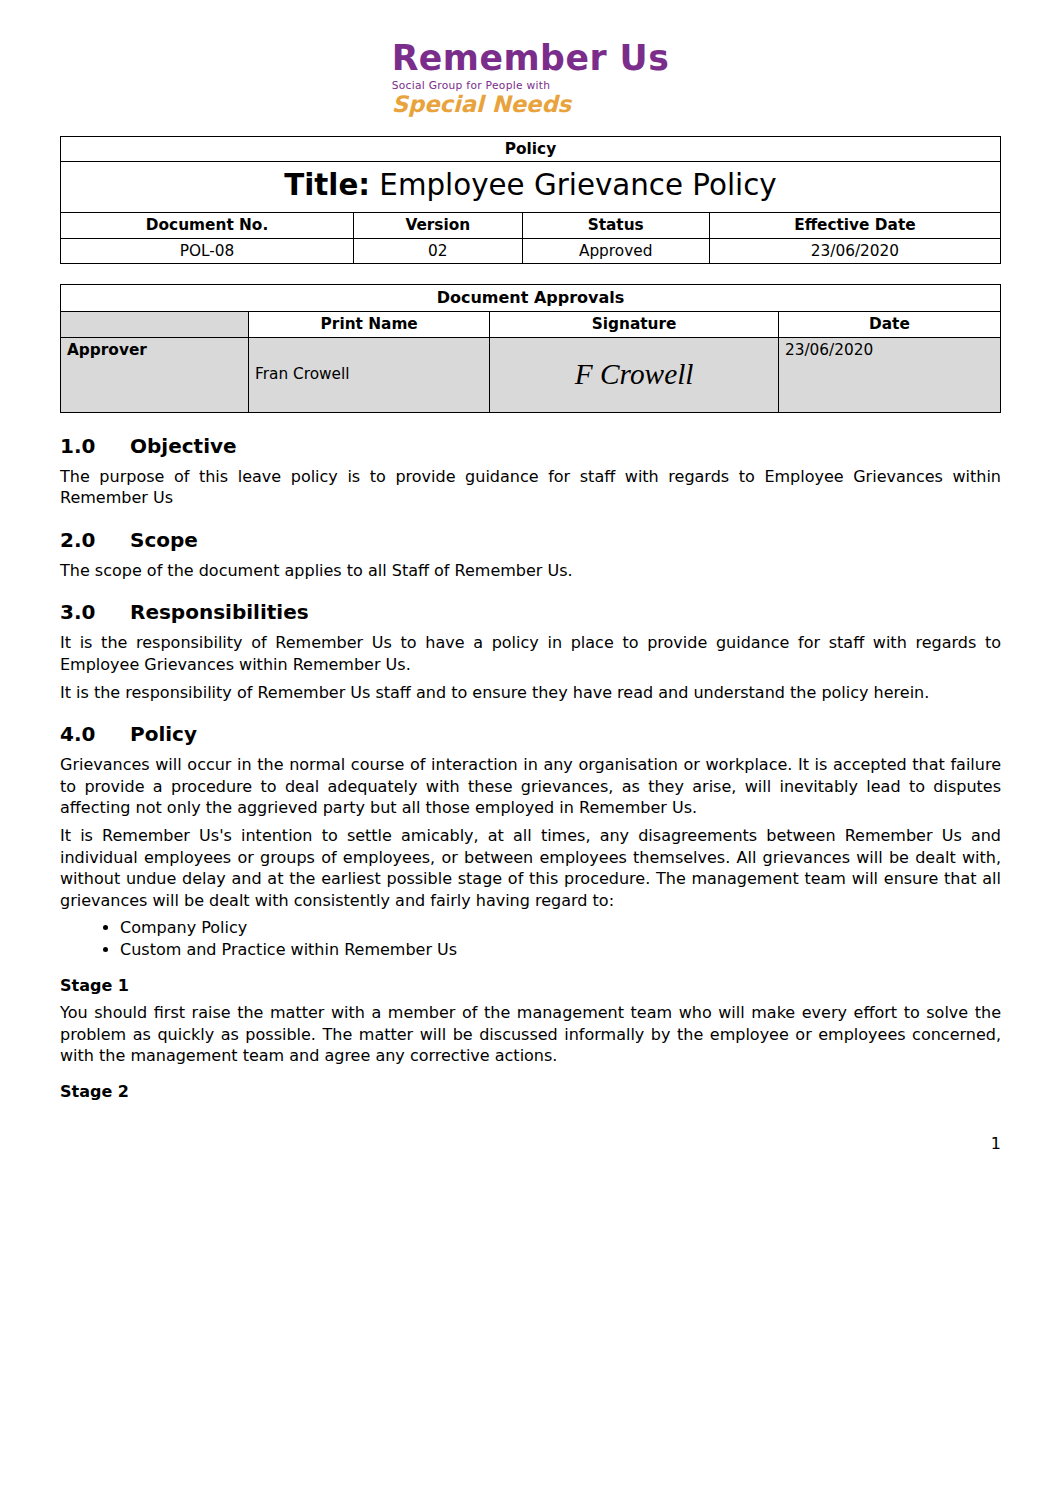Remember Us
Social Group for People with
Special Needs
| Policy |
| Title: Employee Grievance Policy |
| Document No. | Version | Status | Effective Date |
| POL-08 | 02 | Approved | 23/06/2020 |
| Document Approvals |
| | Print Name | Signature | Date |
| Approver | Fran Crowell | F Crowell | 23/06/2020 |
1.0 Objective
The purpose of this leave policy is to provide guidance for staff with regards to Employee Grievances within Remember Us
2.0 Scope
The scope of the document applies to all Staff of Remember Us.
3.0 Responsibilities
It is the responsibility of Remember Us to have a policy in place to provide guidance for staff with regards to Employee Grievances within Remember Us.
It is the responsibility of Remember Us staff and to ensure they have read and understand the policy herein.
4.0 Policy
Grievances will occur in the normal course of interaction in any organisation or workplace. It is accepted that failure to provide a procedure to deal adequately with these grievances, as they arise, will inevitably lead to disputes affecting not only the aggrieved party but all those employed in Remember Us.
It is Remember Us's intention to settle amicably, at all times, any disagreements between Remember Us and individual employees or groups of employees, or between employees themselves. All grievances will be dealt with, without undue delay and at the earliest possible stage of this procedure. The management team will ensure that all grievances will be dealt with consistently and fairly having regard to:
Company Policy
Custom and Practice within Remember Us
Stage 1
You should first raise the matter with a member of the management team who will make every effort to solve the problem as quickly as possible. The matter will be discussed informally by the employee or employees concerned, with the management team and agree any corrective actions.
Stage 2
1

## Exercise objective
Would you please copy the material exactly, leaving all the pictures out?

## Output
Remember Us
Social Group for People with
Special Needs
| Policy |
| Title: Employee Grievance Policy |
| Document No. | Version | Status | Effective Date |
| POL-08 | 02 | Approved | 23/06/2020 |
| Document Approvals |
| | Print Name | Signature | Date |
| Approver | Fran Crowell | F Crowell | 23/06/2020 |
1.0 Objective
The purpose of this leave policy is to provide guidance for staff with regards to Employee Grievances within Remember Us
2.0 Scope
The scope of the document applies to all Staff of Remember Us.
3.0 Responsibilities
It is the responsibility of Remember Us to have a policy in place to provide guidance for staff with regards to Employee Grievances within Remember Us.
It is the responsibility of Remember Us staff and to ensure they have read and understand the policy herein.
4.0 Policy
Grievances will occur in the normal course of interaction in any organisation or workplace. It is accepted that failure to provide a procedure to deal adequately with these grievances, as they arise, will inevitably lead to disputes affecting not only the aggrieved party but all those employed in Remember Us.
It is Remember Us's intention to settle amicably, at all times, any disagreements between Remember Us and individual employees or groups of employees, or between employees themselves. All grievances will be dealt with, without undue delay and at the earliest possible stage of this procedure. The management team will ensure that all grievances will be dealt with consistently and fairly having regard to:
Company Policy
Custom and Practice within Remember Us
Stage 1
You should first raise the matter with a member of the management team who will make every effort to solve the problem as quickly as possible. The matter will be discussed informally by the employee or employees concerned, with the management team and agree any corrective actions.
Stage 2
1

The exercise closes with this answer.